I’m so accustomed to citing Costco’s legendary customer service that it’s hard to fathom that other retailers are making their own contributions. Two grocery store experiences over the last couple weeks deserve high praise for service above and beyond.
While vacationing in Florida, I went to Publix (largest employee-owned US company according to Forbes) in search of some incredibly yummy flatbread crackers discovered at the home of friends. The brand didn’t show in our initial search, so we asked a clerk. He went all over the store in search of the crackers, even though we said it wasn’t a big deal. When unable to locate them, he conferred with a colleague who continued the search and found the product.
In a retail environment where the standard operating policy appears to be “get ‘em off your back as quickly as possible” either with a shrug of the shoulders or inaccurate direction, this blew me away. We thanked them profusely and reported our terrific treatment to the store manager, requesting that they receive a reward.

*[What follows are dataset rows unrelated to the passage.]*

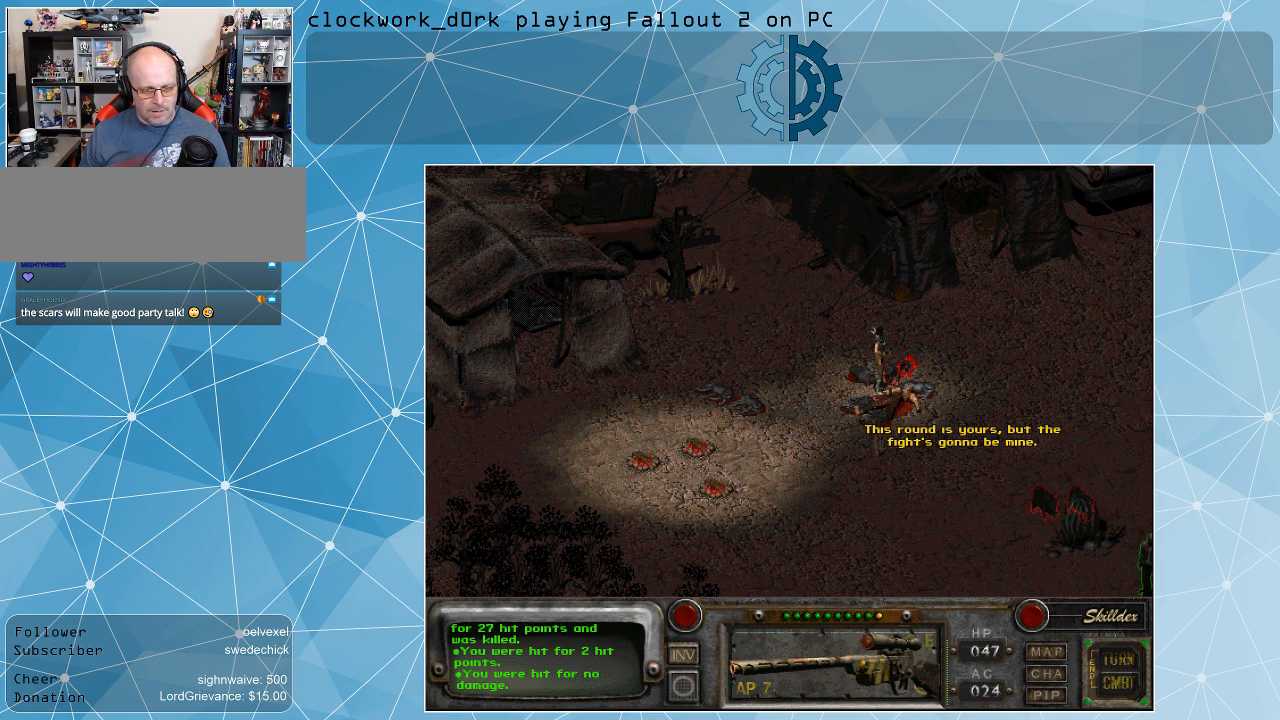
{"keys": [], "mouse": [], "events": []}
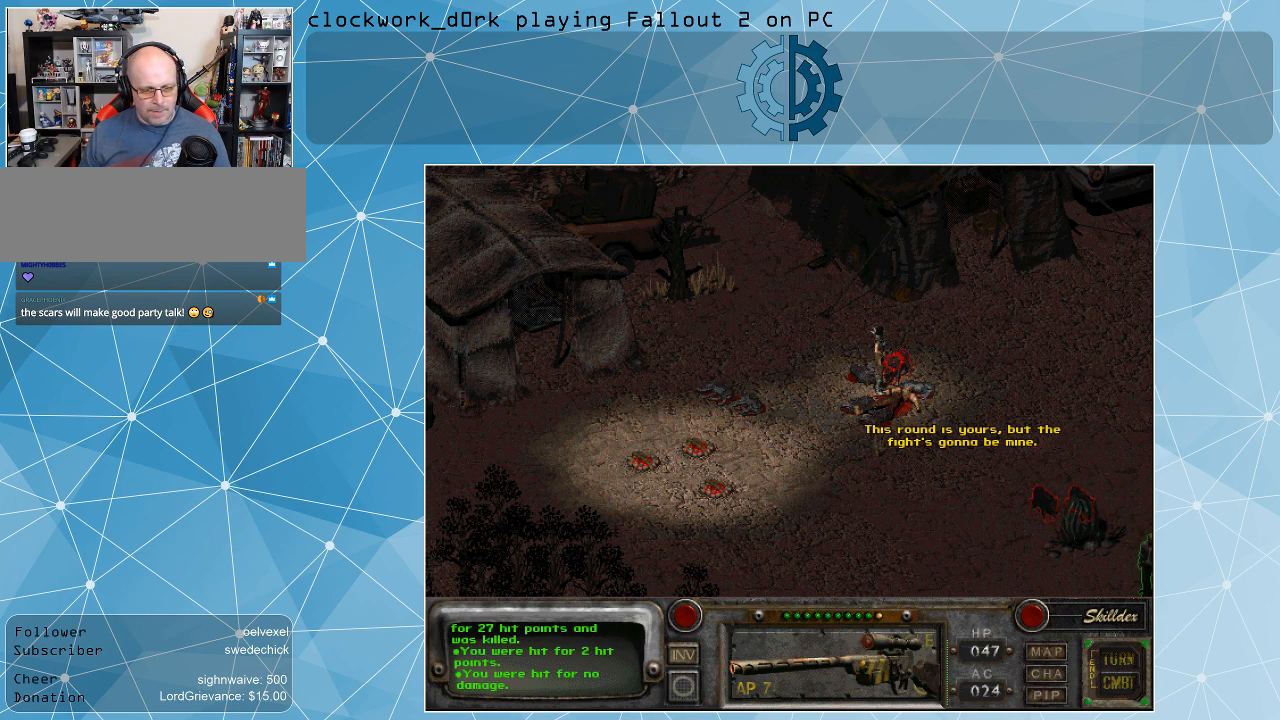
{"keys": [], "mouse": [], "events": [[67, "mouse_left", "down"], [167, "mouse_left", "up"]]}
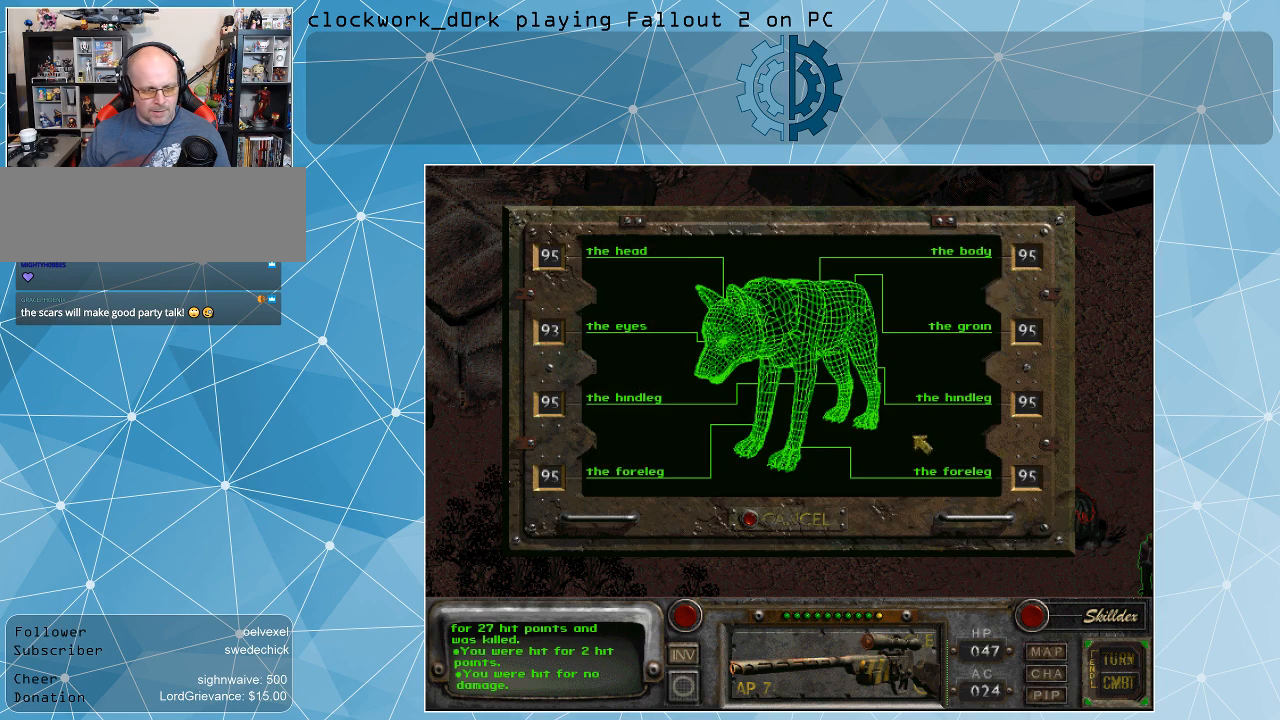
{"keys": [], "mouse": [], "events": []}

No small feat, this experience was topped by a Parker, CO King Soopers (Kroger) store. I requested a dark roast from the in-store Starbucks and was told they had stopped brewing it. I walked away and moved on to my shopping. About five minutes later, a women approached me with a cup of coffee and asked if I was the person who had ordered dark roast. When I nodded “yes,” she gave it to me at no charge and said her employee should have offered to brew more coffee.
To put it mildly, this indelibly etched a happy face in my brain. Cathy, the Starbucks Manager, deserves huge kudos. It reminds me that amid all the woefully poor customer treatment out there, efforts are in play to give customers a better experience.
The stark contrast between the “haves” and “have-nots” in the customer service arena is widening, somewhat like the chasm between rich and poor in the US. Typically, customer service comes across as uncaring, inattentive, and insincere—and the problem is growing as more stressors (e.g., workforce shortages, economic challenges, supply chain issues) proliferate.
Amid these trends, fortunately, there are bright spots. Perhaps retailers are seeing how the stellar customer service of such companies as Costco is driving healthy growth in revenues and positive reputation management.
Some of this, no doubt, is driven by the increasing influence of social media, online reviews, and reputation ratings. The old adage that one dissatisfied customer will tell 10 other people needs to be updated, depending on how that one person interacts with digital platforms. One well-written negative review can have huge influence. One terrible customer experience that goes viral can adversely impact same-day stock prices.
Regardless of motivation, it’s clear that corporate America is starting to connect the dots between doing good on behalf of all stakeholders—including customers, employees, partners, and vendors—and more profits. Increasingly, companies continuing totally bottom-line-driven strategies will see market share, revenues, and reputation wither away.